Truth-Versus-Error and Truth-Plus-Error

Whether you write fiction or nonfiction, understand your choices involving truth and error in human characters and in human beliefs. Consider a balance between extremes, not to ever compromise the truth but to perceive and elucidate, sometimes separate and label, the truths and errors that sometimes cause conflict between opposing camps, including conflicts between opposing human philosophies.

How refreshing to enjoy a family movie in which most of the characters are reasonably human! That balance generally comes not from the acting talent: The script writer created that balance. Compare that with a movie in which each character is firmly entrenched in one of two camps: bad guys who want to destroy the universe versus good guys who want to save it.

But bad-versus-good (which can be considered a version of “truth-versus-error”), has a competitor, in nonfiction writing in particular: competition between philosophical camps in which both sides have a mixture of truth and error. I write from experience, for both of my books relate to a contest of philosophies in American culture, and both philosophies have a mixture of truth and error.

Before delving into details about my own writings, consider what every LDS author should know about “bulverism,” a word invented by C. S. Lewis. Wikipedia quotes him thus:

You must show that a man is wrong before you start explaining why he is wrong. [Lewis recognized that as proper and that what follows is wrong.] The modern method is to assume without discussion that he is wrong and then distract his attention from this (the only real issue) by busily explaining how he became so silly.

Perhaps you have never been guilty of commiting bulverism yourself; but what if you become a victim of someone else’s bulverism? Become aware of this problem, this faulty unfair approach that avoids reasoning, and when you become a victim don’t retaliate with your own bulverism but stear back to reasoning. Plow into the subject itself, straight into it, without questioning your opponents motivations or intelligence or qualifications. At the end of the field, after finishing that straight furrow, you might take a few seconds or so to chase away the rat that’s trying to make a nest in your field; never before finishing a furrow.

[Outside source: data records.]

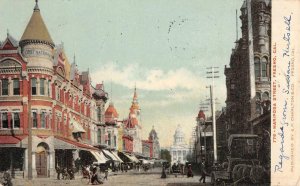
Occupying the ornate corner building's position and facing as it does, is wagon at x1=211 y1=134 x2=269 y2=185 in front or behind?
in front

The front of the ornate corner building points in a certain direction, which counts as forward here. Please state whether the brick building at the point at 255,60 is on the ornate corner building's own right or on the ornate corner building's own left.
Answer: on the ornate corner building's own left
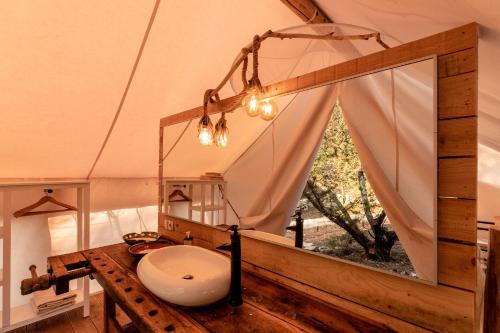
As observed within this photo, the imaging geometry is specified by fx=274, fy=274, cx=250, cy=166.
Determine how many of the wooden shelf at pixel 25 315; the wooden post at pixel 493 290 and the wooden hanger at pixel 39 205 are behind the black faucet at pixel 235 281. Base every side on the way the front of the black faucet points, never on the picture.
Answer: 1

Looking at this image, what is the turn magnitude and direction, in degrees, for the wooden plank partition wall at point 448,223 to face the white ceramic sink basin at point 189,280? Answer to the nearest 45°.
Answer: approximately 45° to its right

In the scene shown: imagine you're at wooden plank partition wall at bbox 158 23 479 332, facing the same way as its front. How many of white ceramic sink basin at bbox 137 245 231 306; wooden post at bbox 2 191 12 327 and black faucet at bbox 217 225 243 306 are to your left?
0

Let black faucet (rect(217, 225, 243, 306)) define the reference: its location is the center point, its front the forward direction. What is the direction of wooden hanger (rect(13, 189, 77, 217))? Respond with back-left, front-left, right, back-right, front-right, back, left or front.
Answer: front-right

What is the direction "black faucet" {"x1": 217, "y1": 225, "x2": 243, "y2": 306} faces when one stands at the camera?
facing to the left of the viewer

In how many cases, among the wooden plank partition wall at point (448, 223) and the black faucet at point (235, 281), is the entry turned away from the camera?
0

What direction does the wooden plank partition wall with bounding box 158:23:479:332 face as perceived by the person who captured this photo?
facing the viewer and to the left of the viewer

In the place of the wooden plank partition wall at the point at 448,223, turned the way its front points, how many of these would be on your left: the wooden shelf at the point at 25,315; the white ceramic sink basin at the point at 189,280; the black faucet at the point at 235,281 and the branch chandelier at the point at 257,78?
0
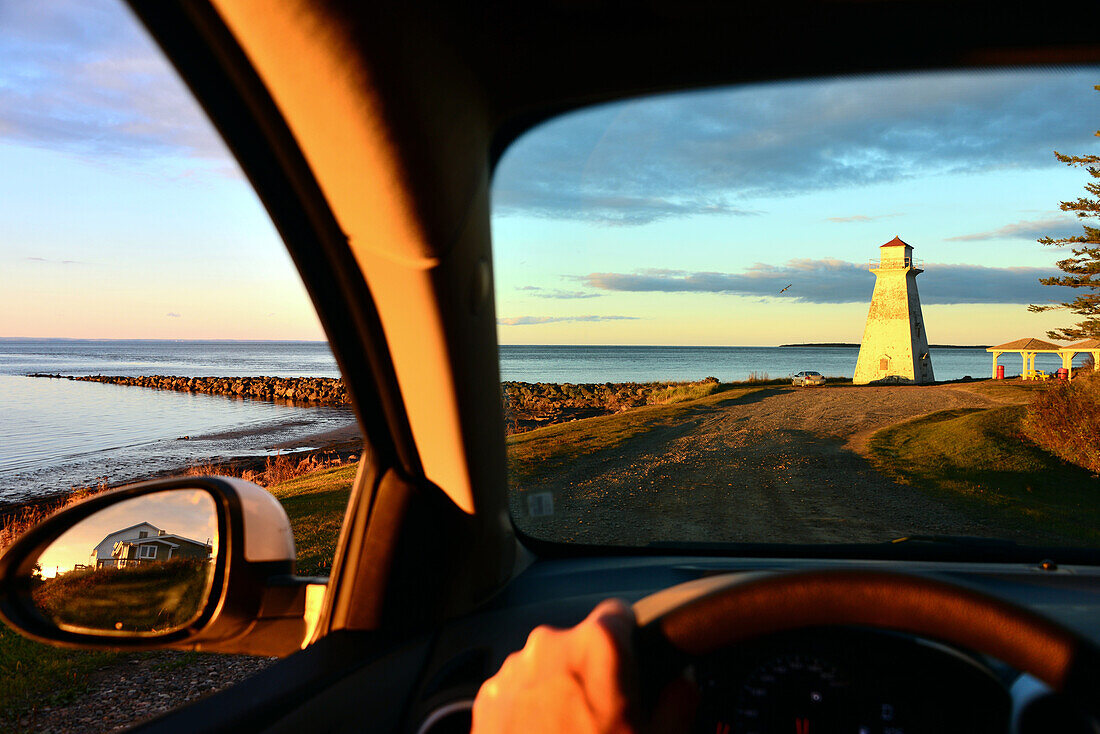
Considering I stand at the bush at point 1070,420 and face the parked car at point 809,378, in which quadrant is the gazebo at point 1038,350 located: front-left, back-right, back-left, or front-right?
front-right

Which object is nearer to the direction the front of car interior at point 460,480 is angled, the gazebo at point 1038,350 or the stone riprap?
the gazebo

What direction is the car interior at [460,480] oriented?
away from the camera

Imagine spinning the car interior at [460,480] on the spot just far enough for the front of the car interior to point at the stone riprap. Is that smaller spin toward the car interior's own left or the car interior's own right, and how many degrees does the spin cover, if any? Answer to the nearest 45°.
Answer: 0° — it already faces it

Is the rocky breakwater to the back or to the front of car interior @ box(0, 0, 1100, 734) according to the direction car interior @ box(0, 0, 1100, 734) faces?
to the front
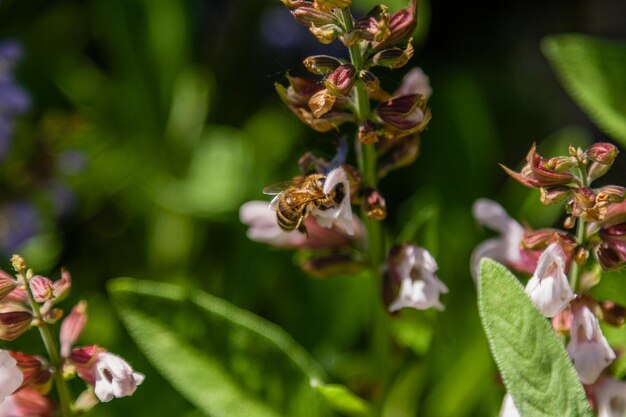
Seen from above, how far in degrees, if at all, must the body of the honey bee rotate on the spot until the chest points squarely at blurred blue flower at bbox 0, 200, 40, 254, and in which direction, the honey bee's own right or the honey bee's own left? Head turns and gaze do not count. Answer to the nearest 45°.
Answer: approximately 135° to the honey bee's own left

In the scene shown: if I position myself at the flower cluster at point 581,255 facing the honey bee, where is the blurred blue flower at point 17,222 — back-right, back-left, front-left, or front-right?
front-right

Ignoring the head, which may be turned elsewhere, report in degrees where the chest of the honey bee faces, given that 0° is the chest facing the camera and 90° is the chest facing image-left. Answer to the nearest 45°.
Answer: approximately 270°

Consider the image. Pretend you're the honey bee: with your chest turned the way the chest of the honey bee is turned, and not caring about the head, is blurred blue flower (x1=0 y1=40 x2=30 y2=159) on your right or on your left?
on your left
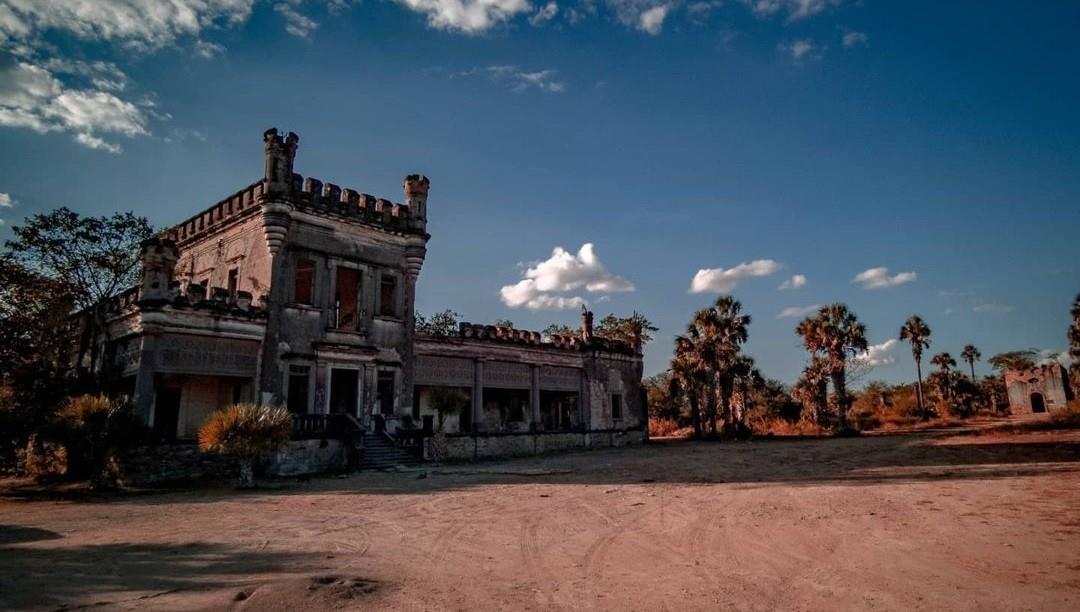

I write nonfiction cryptozoology books. I rarely mention Loch Ness or Bigfoot, for I specialize in eyewitness accounts of apparent living pterosaurs. I know that’s abscure, having written two books to become the world’s most prolific writer on the subject. Truth-plus-error has become an important part of my approach, for most of my associates in living-pterosaur investigations are Young Earth Creationists, believing the universe to be not much older than six thousand years. I strongly support the truths they recognize in the Bible, including the beginning of the human family with Adam and Eve; I do not support the idea of a young universe. Writing sometimes requires delicate balancing.